*EXERCISE TASK*: Format the material below as a Markdown table with two columns, Row and Line. Give each line its own numbered row and leave out any blank lines.

Stored entries
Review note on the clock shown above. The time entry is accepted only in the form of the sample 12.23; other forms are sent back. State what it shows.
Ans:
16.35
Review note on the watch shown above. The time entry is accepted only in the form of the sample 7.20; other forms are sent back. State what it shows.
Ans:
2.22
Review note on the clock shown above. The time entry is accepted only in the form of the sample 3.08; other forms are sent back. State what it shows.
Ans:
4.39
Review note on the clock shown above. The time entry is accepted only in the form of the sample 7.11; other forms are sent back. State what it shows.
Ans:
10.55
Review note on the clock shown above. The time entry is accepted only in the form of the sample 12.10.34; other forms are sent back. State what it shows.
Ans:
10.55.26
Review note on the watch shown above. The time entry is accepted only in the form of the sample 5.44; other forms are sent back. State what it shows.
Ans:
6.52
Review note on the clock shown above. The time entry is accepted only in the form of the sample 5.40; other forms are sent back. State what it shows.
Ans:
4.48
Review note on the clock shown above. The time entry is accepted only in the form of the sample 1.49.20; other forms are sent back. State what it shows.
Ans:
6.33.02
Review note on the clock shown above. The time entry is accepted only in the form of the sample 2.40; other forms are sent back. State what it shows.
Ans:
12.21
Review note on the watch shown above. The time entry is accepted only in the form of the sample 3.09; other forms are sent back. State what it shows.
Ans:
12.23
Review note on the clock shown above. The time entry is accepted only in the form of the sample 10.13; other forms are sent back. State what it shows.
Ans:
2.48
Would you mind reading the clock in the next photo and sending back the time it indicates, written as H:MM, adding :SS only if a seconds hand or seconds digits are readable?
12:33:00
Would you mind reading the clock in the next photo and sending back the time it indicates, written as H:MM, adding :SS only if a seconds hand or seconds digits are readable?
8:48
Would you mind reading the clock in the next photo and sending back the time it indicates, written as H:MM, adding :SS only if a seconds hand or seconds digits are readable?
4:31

*THE ANSWER*:
| Row | Line |
|---|---|
| 1 | Review note on the clock shown above. The time entry is accepted only in the form of the sample 12.23; other forms are sent back. State what it shows. |
| 2 | Ans: |
| 3 | 16.35 |
| 4 | Review note on the watch shown above. The time entry is accepted only in the form of the sample 7.20; other forms are sent back. State what it shows. |
| 5 | Ans: |
| 6 | 2.22 |
| 7 | Review note on the clock shown above. The time entry is accepted only in the form of the sample 3.08; other forms are sent back. State what it shows. |
| 8 | Ans: |
| 9 | 4.39 |
| 10 | Review note on the clock shown above. The time entry is accepted only in the form of the sample 7.11; other forms are sent back. State what it shows. |
| 11 | Ans: |
| 12 | 10.55 |
| 13 | Review note on the clock shown above. The time entry is accepted only in the form of the sample 12.10.34; other forms are sent back. State what it shows. |
| 14 | Ans: |
| 15 | 10.55.26 |
| 16 | Review note on the watch shown above. The time entry is accepted only in the form of the sample 5.44; other forms are sent back. State what it shows. |
| 17 | Ans: |
| 18 | 6.52 |
| 19 | Review note on the clock shown above. The time entry is accepted only in the form of the sample 5.40; other forms are sent back. State what it shows. |
| 20 | Ans: |
| 21 | 4.48 |
| 22 | Review note on the clock shown above. The time entry is accepted only in the form of the sample 1.49.20; other forms are sent back. State what it shows. |
| 23 | Ans: |
| 24 | 6.33.02 |
| 25 | Review note on the clock shown above. The time entry is accepted only in the form of the sample 2.40; other forms are sent back. State what it shows. |
| 26 | Ans: |
| 27 | 12.21 |
| 28 | Review note on the watch shown above. The time entry is accepted only in the form of the sample 3.09; other forms are sent back. State what it shows. |
| 29 | Ans: |
| 30 | 12.23 |
| 31 | Review note on the clock shown above. The time entry is accepted only in the form of the sample 10.13; other forms are sent back. State what it shows. |
| 32 | Ans: |
| 33 | 2.48 |
| 34 | Would you mind reading the clock in the next photo and sending back the time it indicates, written as H:MM, adding :SS only if a seconds hand or seconds digits are readable? |
| 35 | 12:33:00 |
| 36 | Would you mind reading the clock in the next photo and sending back the time it indicates, written as H:MM, adding :SS only if a seconds hand or seconds digits are readable? |
| 37 | 8:48 |
| 38 | Would you mind reading the clock in the next photo and sending back the time it indicates, written as H:MM, adding :SS only if a seconds hand or seconds digits are readable? |
| 39 | 4:31 |